Although I typically do not follow the National League, it was interesting to see two of the better teams square off, even if it was only for 2 games. Even with the small sample size, I had a few pretty key takeaways from the Aussie series. The first was that the Dodger’s starting pitching staff exhibited pure domination against Arizona. Kershaw gave up 1 earned run in 6.2 innings and Hyun-Jin Ryu pitched a 5 inning shutout. Collectively that is a 0.79 ERA for the starting staff so far, which is an impressive stat even if it is only through 2 games. The Dodgers also have Zach Greinke coming off of a calf injury after pitching 5 scoreless innings a week ago against the Padres in Spring Training. Greinke has posted three straight seasons with at least 15 wins and a 3.31 ERA over that same timeframe. Their fourth starter is newly acquired Dan Haren, the 33 year old right-handed California native.

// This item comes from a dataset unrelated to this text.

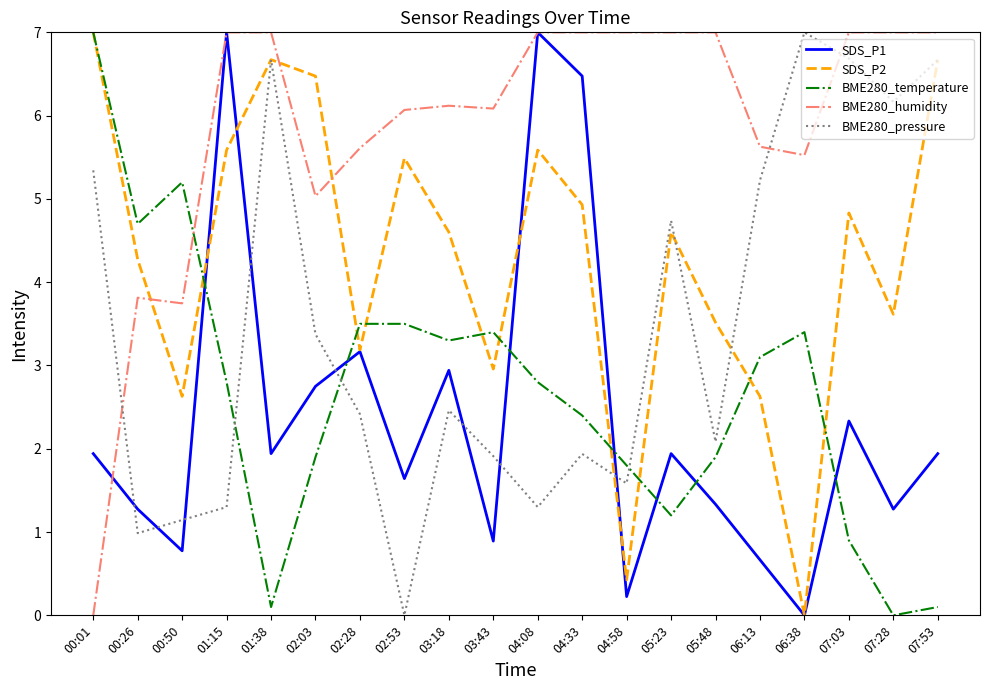

What is the spread (max minus min) of values at 03:18?

3.7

He was previously an above average starter on the front end of a rotation but has not performed as well in the past few years. Over the course of the last three seasons, he has a 38-37 record with a 3.96 ERA with declining innings pitched each season. Lastly, there is Josh Beckett who is the former Red Sox starter and 2 time World Series champion. Currently, he has struggled statistically with a 7-19 record and 4.76 ERA over the past two seasons. Despite his past successes with the Sox and Marlins, Josh Beckett is currently the most overpaid 5th starter in the MLB.

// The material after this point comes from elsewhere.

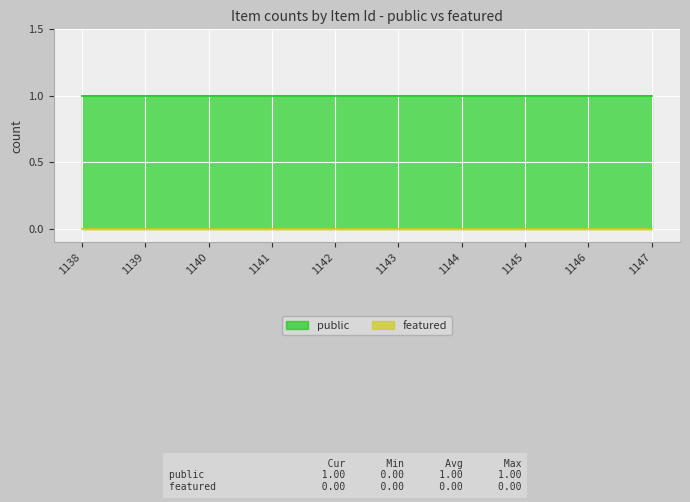

Which label corresponds to the smallest value in the chart?

1138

On the topic of payroll, here is a brief analysis of the Dodgers’ total salaries. With a total payroll of $220 million, they are the highest paying team in the MLB by nearly $20 million to the Yankees (2nd overall) and $80 million to the Red Sox (5th overall). As previously analyzed in my first post, the Dodgers ranked among the worst in the league with a cost per win of $2.4 million and no World Series title to show for it. Their pitching staff alone will make $66 million over the course of this season. This totals more than 5 entire teams, including the Oakland A’s and Tampa Bay Rays. Each of these teams posted the same or more wins than the Dodgers during this past regular season.

The other takeaway surrounded the anomaly that is Yasiel Puig. Last season, he had a stretch where he was hitting above .500 for a period of time with acrobatic catches and a cannon arm in right field. He finished the season with a .319 BA, .534 Slugging, and 19 HRs. Needless to say, he could not keep up the astronomical pace that he began his career with but he will be an interesting player to watch over the course of this season as he starts to face the same caliber of pitching over and over.

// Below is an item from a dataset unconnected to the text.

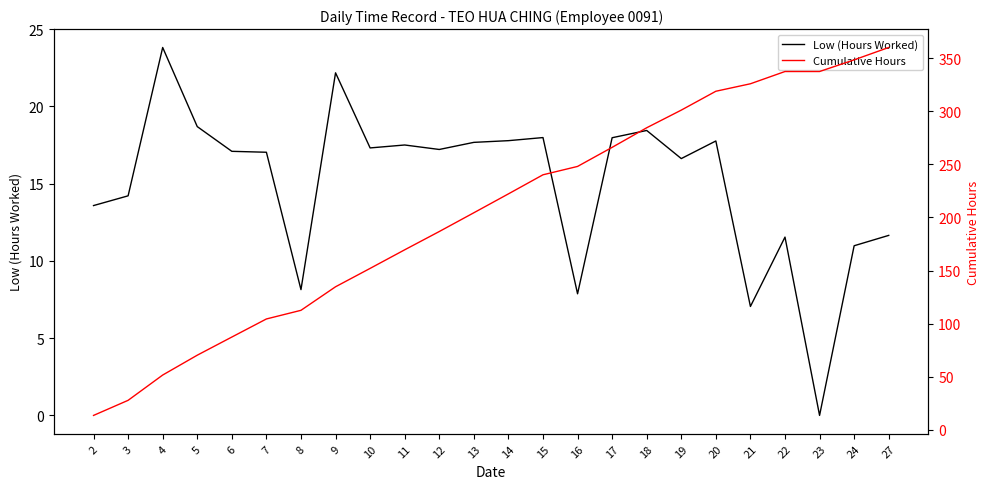

What is the lowest value of the Cumulative Hours series?

13.6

With the 2014 season officially underway, the hype of this Major League season could not be higher. After a successful campaign in Australia, the MLB teams will look to chase the Red Sox as reigning World Series Champions. The Red Sox/Yankee Rivalry should occur at an even higher magnitude as Jacoby Ellsbury transitioned over to the Dark Side and the Yankees bulked up on free agents this offseason as Derek Jeter will conclude his career this season. Some of the young guns of the Sox will have to step into some major roles this season as Xander Bogaerts and Jackie Bradley Jr appear to have starting roles at SS and RF respectively. Regardless of the outcome, I am looking forward to another season of major league baseball.